Another truth, he says, is “it’s not really about the name, or the logo, it’s what the product’s actually doing that’s the most important thing”. And what the new EE is doing is offering customers a new platform on which to build their digital lives – from mobile phones, to wifi, to entertainment and gaming, to home security, to online education and on and on. And you don’t need to be an EE mobile customer to, say, use the gaming platform or security services – the platform itself is agnostic.
To deliver on all of this, the BT Group has had to go through a wholesale restructuring of the entire BT and EE businesses. “We had two brands, two very different teams of about 12,000 people each, two different IT estates - architecture, digital platforms, apps, different cultures,” Allera admits. “So what we've been doing over the last few years is completely overhauling the digital architecture and IT architecture so we've got one common platform now that we're building on. And one of the most significant changes is we've created a customer account layer that sits above the product layer. In the old world, you could only have a relationship with us if you bought a SIM card, a phone or a broadband router from us. And all of our architecture was wired to support that. There’s a really key strategic thought here now, which is we are setting ourselves up to become a digital platform for everyone in the UK. We’ve got the brand strength, the assets, huge trust, the data that most companies would die for, plus 25 million subscribers.
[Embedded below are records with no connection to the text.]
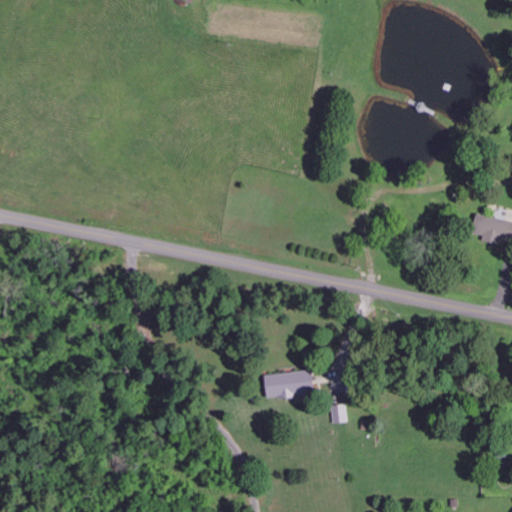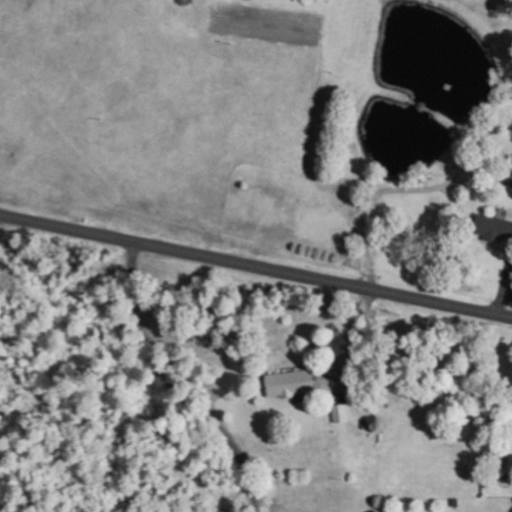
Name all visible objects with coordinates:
road: (53, 227)
building: (495, 229)
road: (309, 279)
road: (171, 383)
building: (292, 384)
building: (342, 413)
So we think we can also become a great retailer in gaming - where we've become one of the top three retailers in the country, in insurance and cybersecurity, in consumer electronics and so on.”
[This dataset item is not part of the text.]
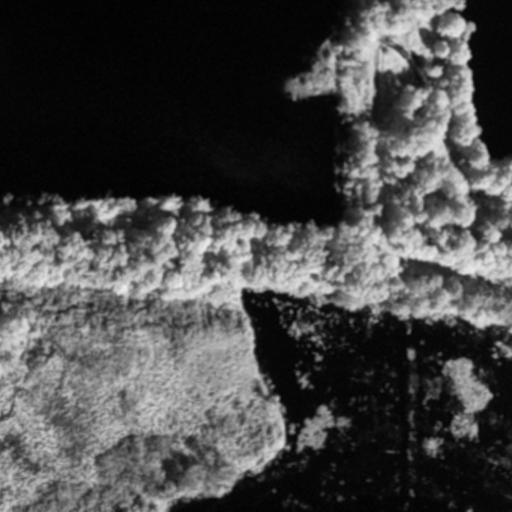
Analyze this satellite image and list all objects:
road: (376, 112)
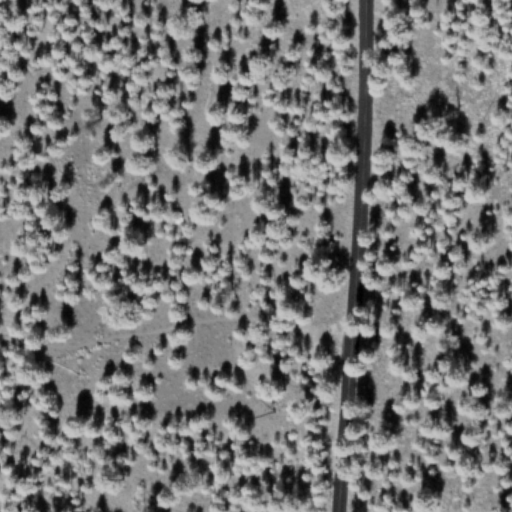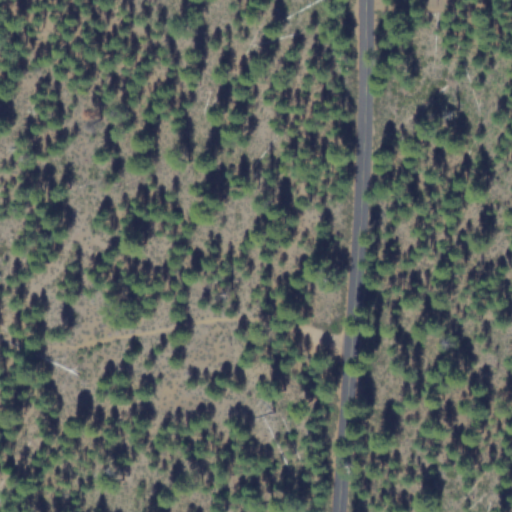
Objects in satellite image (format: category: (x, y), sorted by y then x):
road: (352, 256)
Taking the 24,000-strong BT/EE workforce on the journey with him has been key to Allera achieving success on the ground - in the EE stores, in customer service, installation. “We’ve made everyone who works for us a ‘founder’ of the new EE,” Allera explains. “We’re very, very proud of what they’re doing and we want them to be too. It's amazing what teams can do, actually, when you ask them to step up and it is very motivating to be leading the team through this level of change.”
Few of us ever get the chance in our careers to completely rearchitect a business. The point is not missed on Allera – himself a former marketer – and he’s clear that this is a once-in-a-career moment that has been a real privilege to execute. “When I think about the document that I wrote during COVID, and sent on to the team, saying ‘look, this is what I think we're gonna need to do’ – it was just a couple of pieces of paper and now here’s the reality, we’ve done it, and it's an incredible thing. I’m trying to take the time to really pause and reflect and celebrate. I think it's an incredible achievement from the team, and they've just been heroic in some of the things that they've done.”